We spoke with Paul Neto, co-founder and CMO of Measure Protocol, about how their Retro technology is providing access to valuable in-app behavioral data, plus some of their latest findings.
In this episode of Now that's Significant, we were joined by Paul Neto, co-founder and CMO of Measure Protocol. We discussed how most companies have big data gaps in their consumer data collection strategies, and how the company’s Retro solution is able to fill those gaps. We also discussed the importance of building trust with consumers, and the rich data-sharing that follows. We concluded by discussing why these different mobile data-collection methods are so important for businesses to incorporate into their data strategies.
Over the last two decades, the industry has held a lot of promise surrounding behavioral data. Paul shared that “the reality is that we haven’t been fully able to realize it or benefit from it at this time.” Specifically, representation of iOS (Apple’s operating system) users in the behavioral space has been largely missing. In fact, without access to iOS data, most organizations are actually missing behavioral data from about one billion people. Measure Protocol methodologies, such as Retro, allows access to comprehensive behavioral data, including iOS, engagement, mobile purchases, and in-app data.

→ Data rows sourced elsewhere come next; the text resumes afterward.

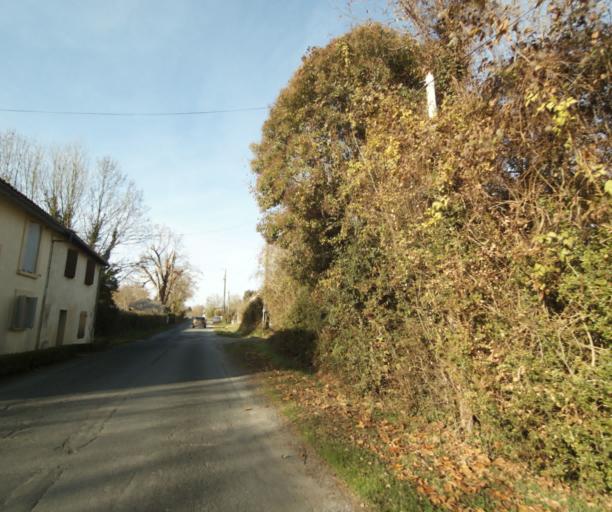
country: FR
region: Poitou-Charentes
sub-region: Departement de la Charente-Maritime
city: Chaniers
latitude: 45.7129
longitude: -0.5464
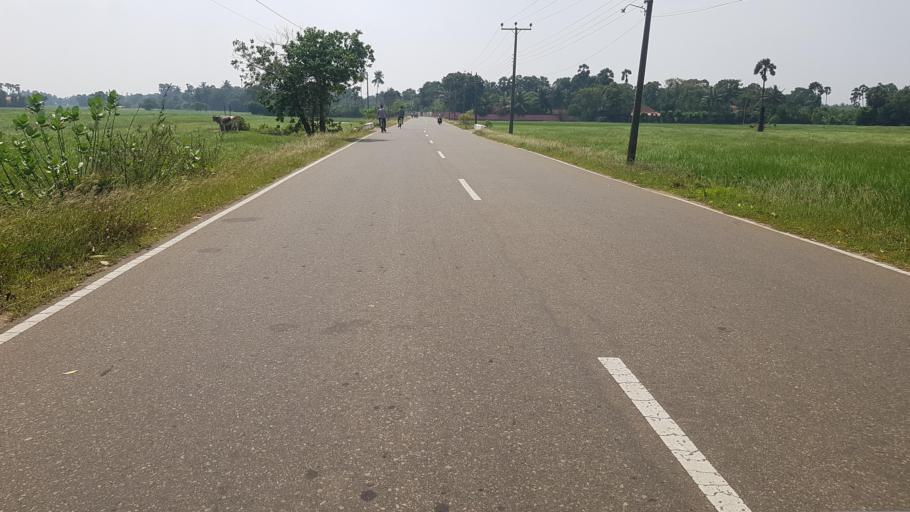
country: LK
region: Northern Province
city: Jaffna
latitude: 9.7270
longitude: 79.9480
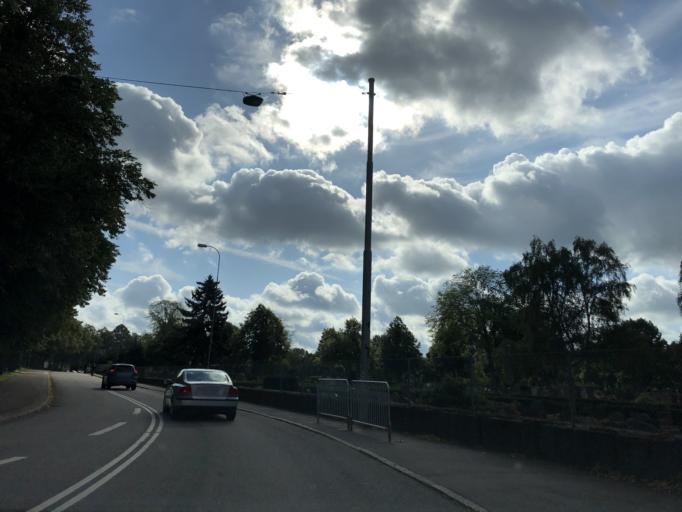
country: SE
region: Vaestra Goetaland
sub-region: Goteborg
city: Goeteborg
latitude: 57.7168
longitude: 12.0134
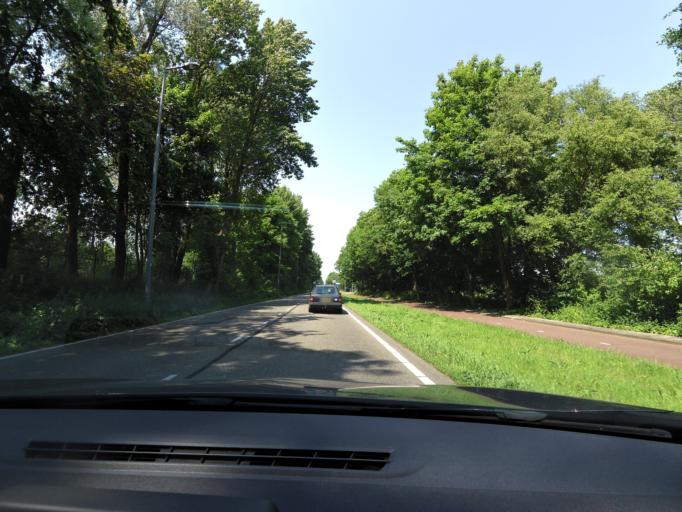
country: NL
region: South Holland
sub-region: Gemeente Rotterdam
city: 's-Gravenland
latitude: 51.9307
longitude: 4.5334
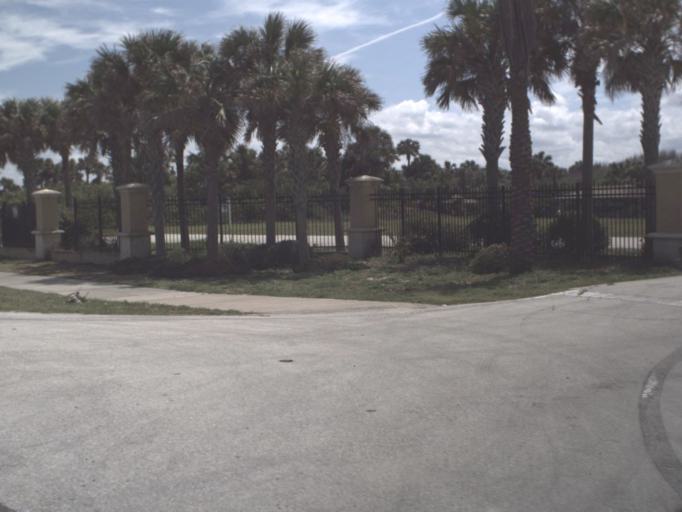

“You have to look at some of the basic fundamentals of both your company and your technology, and try to build an ecosystem where data sharing just happens,” Paul says. “Once you find that magic zone with consumers, they actually want to share more data. Once you have a trust-based relationship, all of the sudden, very interesting things happen.” Paul shares that Measure Protocol does this by creating a privacy-first, fully permissioned environment for the community to share information.
Paul also talked about Retro’s recent win of the Market Research Society award for ‘Best Technology Innovation’ of 2022. “It was extremely exciting for us to get industry validation and recognition of the work that we’re doing. Retro is one of our approaches to collecting behavioral data,” Paul shared. Our approach also obtains longitudinal data. Paul explained, “what ends up happening if you have a lot of data density, and when you have it longitudinally…the overall quality of the data is much higher.”
The data that they’ve collected, using Retro, was the basis of the company’s recent App Life report, showcasing various data pieces that have been collected. Some of the more surprising things that they found, shared Paul, is “despite what you’re hearing about ‘millions of [app] downloads,’ the average individual really only uses about 40 [apps] per week. If you expand that to a month, it’s actually closer to 90. So this starts to indicate that there’s a small number of apps that are core to an individual.”
So why is this type of data so important for businesses to incorporate into their data strategies? “We’ve overburdened surveys to be a proxy for behavioral data. It’s clear that just asking people what they did/what they bought/how much time they spend, just isn’t viable for accurate data. The world has become an app world; it’s become a mobile world. Because we are maxed out on time, everything comes down to engagement.” Paul concludes by saying, “app engagement to mobile engagement has been largely a black hole in the behavioral world, so this becomes increasingly more important to have some visibility into it. You just can’t ignore it anymore.”